Lardaro: 1Q ends on ‘positive’ note

ACCORDING TO HIS MONTHLY CURRENT Conditions Index, University of Rhode Island Economist Leonard Lardaro said the Rhode Island economy ended on a
ACCORDING TO HIS MONTHLY CURRENT Conditions Index, University of Rhode Island Economist Leonard Lardaro said the Rhode Island economy ended on a "positive" note in the first quarter. / COURTESY LEONARD LARDARO

SOUTH KINGSTOWN – The first quarter of 2013 ended on a “positive” note following a weakening start to the year, according to University of Rhode Island economist Leonard Lardaro’s Current Conditions Index, released Monday.

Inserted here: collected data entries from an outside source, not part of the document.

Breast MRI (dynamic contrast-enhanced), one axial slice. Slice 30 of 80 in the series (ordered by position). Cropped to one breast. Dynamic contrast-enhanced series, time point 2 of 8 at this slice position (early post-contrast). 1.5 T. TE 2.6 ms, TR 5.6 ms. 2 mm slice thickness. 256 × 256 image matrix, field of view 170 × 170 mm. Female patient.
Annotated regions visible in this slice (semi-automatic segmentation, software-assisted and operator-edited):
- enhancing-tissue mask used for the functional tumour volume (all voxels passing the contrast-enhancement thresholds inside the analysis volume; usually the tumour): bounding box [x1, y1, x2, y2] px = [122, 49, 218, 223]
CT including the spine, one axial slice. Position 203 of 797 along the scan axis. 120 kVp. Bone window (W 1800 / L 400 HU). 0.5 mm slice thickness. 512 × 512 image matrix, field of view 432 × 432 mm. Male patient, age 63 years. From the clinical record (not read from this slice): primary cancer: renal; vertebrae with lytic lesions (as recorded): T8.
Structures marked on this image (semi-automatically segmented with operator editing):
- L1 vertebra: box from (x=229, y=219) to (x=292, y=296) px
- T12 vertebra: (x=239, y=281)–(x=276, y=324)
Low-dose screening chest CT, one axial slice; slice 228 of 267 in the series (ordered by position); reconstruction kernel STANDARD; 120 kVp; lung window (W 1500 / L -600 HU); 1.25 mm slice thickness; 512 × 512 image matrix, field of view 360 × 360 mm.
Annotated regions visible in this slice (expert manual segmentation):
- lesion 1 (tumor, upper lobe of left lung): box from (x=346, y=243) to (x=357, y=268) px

“Hopefully [this] signals that Rhode Island’s slowing pace of economic activity was only short-lived, although we probably won’t know for sure until late summer,” Lardaro said in prepared remarks. “At any rate, this was a fairly good way to begin the third year of this recovery.”

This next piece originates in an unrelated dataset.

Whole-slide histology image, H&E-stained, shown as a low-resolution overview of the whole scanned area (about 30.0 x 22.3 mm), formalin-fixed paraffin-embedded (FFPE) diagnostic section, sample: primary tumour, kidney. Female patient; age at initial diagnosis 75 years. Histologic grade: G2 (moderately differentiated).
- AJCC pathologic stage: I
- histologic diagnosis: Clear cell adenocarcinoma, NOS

Lardaro’s CCI puts a figure to the state’s economic performance over a dozen metrics, measuring momentum, not values.
A CCI indicator greater than 50 indicates progress, while a value less than 50 signals setbacks. The CCI for March was 83, up from 67 in February and up from 58 in March 2012.
Lardaro in the CCI for March pointed that both January and February saw CCI declines over the previous months.
“In spite of the monthly fluctuations we witnessed in the first quarter, the CCI did average 75 over that period, a respectable value,” he said. “And while the CCI values for each of the first three months this year might be viewed as somewhat discouraging relative to what we saw in the second half of 2012, all three did manage to exceed their year-earlier values.”
Lardaro said March’s CCI was helped by the retail sales indicator which reversed the loss it experienced in February, showing a 2.4 percent improved value.
Other positive indicators were a 21.8 percent rise in single-unit permits, a 2.9 percent rise in U.S. consumer sentiment, a 26.6 percent decrease in benefit exhaustions, a 4.6 percent increase in employment service jobs, a 2.5 percent increase in total manufacturing hours, a 4.5 percent increase in the manufacturing wage, and a 1.5 percent decrease in the unemployment rate.
Smaller gains were seen in a 0.7 percent increase in private, service-producing employment, and a 0.1 percent improvement value in the labor force.
Negative indicators, however, included a 8.2 percent rise in new unemployment claims.
“New claims, which reflects layoffs, has begun to rise on a year-over-year basis, an unwelcome development,” Lardaro said. “It has also been trending higher on a month basis since the third quarter of last year, which could signal is further lack of improvement in future months.”
There also was a 1 percent loss in government employment.
Lardaro also pointed to caution that Rhode Island’s unemployment rate falling to 9.1 percent in March was “not as significant an indicator of Rhode Island’s momentum as many here seem to believe.”
“Not only is the unemployment rate a lagging economic indicator, its monthly declines from 9.9 percent to 9.1 percent have been accompanied by corresponding decreases in our state’s labor force, reflecting the fact that some of our state’s jobless residents have dropped out of the labor force and no longer counted among the unemployed,” he said.